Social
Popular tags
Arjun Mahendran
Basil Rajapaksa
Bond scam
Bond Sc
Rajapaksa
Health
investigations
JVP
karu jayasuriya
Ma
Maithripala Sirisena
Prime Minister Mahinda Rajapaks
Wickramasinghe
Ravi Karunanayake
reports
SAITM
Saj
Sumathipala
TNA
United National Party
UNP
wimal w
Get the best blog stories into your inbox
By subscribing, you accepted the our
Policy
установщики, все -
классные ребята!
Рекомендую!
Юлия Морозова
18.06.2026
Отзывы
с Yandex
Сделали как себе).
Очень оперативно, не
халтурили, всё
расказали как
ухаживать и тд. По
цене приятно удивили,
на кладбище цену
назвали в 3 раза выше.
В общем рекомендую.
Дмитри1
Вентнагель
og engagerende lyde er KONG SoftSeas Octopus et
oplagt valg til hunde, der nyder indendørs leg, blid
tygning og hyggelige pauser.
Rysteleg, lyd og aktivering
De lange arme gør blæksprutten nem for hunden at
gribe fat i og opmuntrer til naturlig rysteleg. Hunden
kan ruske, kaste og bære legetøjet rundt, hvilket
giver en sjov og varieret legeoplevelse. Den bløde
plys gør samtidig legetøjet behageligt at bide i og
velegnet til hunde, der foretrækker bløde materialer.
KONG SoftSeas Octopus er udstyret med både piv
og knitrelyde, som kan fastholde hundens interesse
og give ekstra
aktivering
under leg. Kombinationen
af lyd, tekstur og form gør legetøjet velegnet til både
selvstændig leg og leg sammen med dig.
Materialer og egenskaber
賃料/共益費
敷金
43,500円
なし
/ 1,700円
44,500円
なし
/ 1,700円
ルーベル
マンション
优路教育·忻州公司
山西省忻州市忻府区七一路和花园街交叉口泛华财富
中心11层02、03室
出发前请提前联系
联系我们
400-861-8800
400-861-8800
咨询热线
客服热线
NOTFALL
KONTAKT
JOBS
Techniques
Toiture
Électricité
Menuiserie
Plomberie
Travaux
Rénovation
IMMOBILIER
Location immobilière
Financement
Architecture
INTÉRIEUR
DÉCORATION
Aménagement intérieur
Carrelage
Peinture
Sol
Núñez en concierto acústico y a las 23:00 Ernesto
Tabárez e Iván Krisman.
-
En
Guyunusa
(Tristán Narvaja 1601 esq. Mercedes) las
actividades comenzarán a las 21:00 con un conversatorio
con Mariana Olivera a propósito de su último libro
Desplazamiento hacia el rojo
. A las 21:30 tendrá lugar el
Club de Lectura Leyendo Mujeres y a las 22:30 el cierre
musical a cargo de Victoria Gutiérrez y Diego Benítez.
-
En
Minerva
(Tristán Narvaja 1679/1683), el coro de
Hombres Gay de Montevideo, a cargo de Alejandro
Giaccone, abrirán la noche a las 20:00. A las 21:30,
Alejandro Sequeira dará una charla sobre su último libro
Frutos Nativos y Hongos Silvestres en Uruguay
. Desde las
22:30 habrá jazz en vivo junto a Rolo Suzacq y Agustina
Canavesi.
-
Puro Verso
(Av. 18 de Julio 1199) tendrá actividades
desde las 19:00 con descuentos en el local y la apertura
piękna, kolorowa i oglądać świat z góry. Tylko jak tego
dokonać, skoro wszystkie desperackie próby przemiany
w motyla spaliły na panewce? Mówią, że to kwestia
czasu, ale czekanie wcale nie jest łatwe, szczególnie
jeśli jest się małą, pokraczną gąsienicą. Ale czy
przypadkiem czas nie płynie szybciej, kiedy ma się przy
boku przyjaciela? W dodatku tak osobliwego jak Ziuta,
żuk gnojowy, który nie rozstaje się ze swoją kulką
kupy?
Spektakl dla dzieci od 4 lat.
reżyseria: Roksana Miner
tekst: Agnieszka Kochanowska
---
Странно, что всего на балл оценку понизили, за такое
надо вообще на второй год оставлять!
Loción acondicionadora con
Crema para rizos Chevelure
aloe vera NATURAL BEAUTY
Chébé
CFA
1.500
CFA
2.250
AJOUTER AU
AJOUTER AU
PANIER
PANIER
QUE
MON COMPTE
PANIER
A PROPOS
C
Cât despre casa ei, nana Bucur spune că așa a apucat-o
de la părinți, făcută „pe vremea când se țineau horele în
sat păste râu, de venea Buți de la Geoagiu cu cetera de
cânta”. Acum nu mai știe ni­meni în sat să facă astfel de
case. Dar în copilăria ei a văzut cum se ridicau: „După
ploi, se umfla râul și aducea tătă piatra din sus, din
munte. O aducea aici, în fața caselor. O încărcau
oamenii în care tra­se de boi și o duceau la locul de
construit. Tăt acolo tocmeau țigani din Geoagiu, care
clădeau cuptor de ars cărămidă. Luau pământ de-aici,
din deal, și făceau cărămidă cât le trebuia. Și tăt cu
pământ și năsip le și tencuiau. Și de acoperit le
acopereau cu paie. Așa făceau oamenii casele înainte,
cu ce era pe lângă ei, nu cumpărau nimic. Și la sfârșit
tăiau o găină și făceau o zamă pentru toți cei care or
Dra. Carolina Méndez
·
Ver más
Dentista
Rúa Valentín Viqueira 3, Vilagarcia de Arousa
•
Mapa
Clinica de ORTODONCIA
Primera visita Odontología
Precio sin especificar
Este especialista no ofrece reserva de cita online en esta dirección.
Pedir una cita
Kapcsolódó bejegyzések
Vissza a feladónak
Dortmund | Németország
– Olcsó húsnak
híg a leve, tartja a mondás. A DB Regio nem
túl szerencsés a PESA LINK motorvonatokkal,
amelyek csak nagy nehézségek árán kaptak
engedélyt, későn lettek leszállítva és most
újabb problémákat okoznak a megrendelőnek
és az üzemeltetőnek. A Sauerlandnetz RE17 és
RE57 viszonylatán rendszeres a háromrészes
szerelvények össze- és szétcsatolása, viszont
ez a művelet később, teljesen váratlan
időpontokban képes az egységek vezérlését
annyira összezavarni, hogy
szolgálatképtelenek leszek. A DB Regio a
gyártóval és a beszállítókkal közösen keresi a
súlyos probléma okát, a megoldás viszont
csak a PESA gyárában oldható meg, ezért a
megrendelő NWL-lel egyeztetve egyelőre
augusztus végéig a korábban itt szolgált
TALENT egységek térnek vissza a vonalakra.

┄┄┄┄┄┄

Problem requirements:
Please rewrite the entries from the start up to and including the line with "under leg. Kombinationen", changing "Octopus" to "Squid" and leaving everything else as it is.

Output of the task:
Social
Popular tags
Arjun Mahendran
Basil Rajapaksa
Bond scam
Bond Sc
Rajapaksa
Health
investigations
JVP
karu jayasuriya
Ma
Maithripala Sirisena
Prime Minister Mahinda Rajapaks
Wickramasinghe
Ravi Karunanayake
reports
SAITM
Saj
Sumathipala
TNA
United National Party
UNP
wimal w
Get the best blog stories into your inbox
By subscribing, you accepted the our
Policy
установщики, все -
классные ребята!
Рекомендую!
Юлия Морозова
18.06.2026
Отзывы
с Yandex
Сделали как себе).
Очень оперативно, не
халтурили, всё
расказали как
ухаживать и тд. По
цене приятно удивили,
на кладбище цену
назвали в 3 раза выше.
В общем рекомендую.
Дмитри1
Вентнагель
og engagerende lyde er KONG SoftSeas Squid et
oplagt valg til hunde, der nyder indendørs leg, blid
tygning og hyggelige pauser.
Rysteleg, lyd og aktivering
De lange arme gør blæksprutten nem for hunden at
gribe fat i og opmuntrer til naturlig rysteleg. Hunden
kan ruske, kaste og bære legetøjet rundt, hvilket
giver en sjov og varieret legeoplevelse. Den bløde
plys gør samtidig legetøjet behageligt at bide i og
velegnet til hunde, der foretrækker bløde materialer.
KONG SoftSeas Squid er udstyret med både piv
og knitrelyde, som kan fastholde hundens interesse
og give ekstra
aktivering
under leg. Kombinationen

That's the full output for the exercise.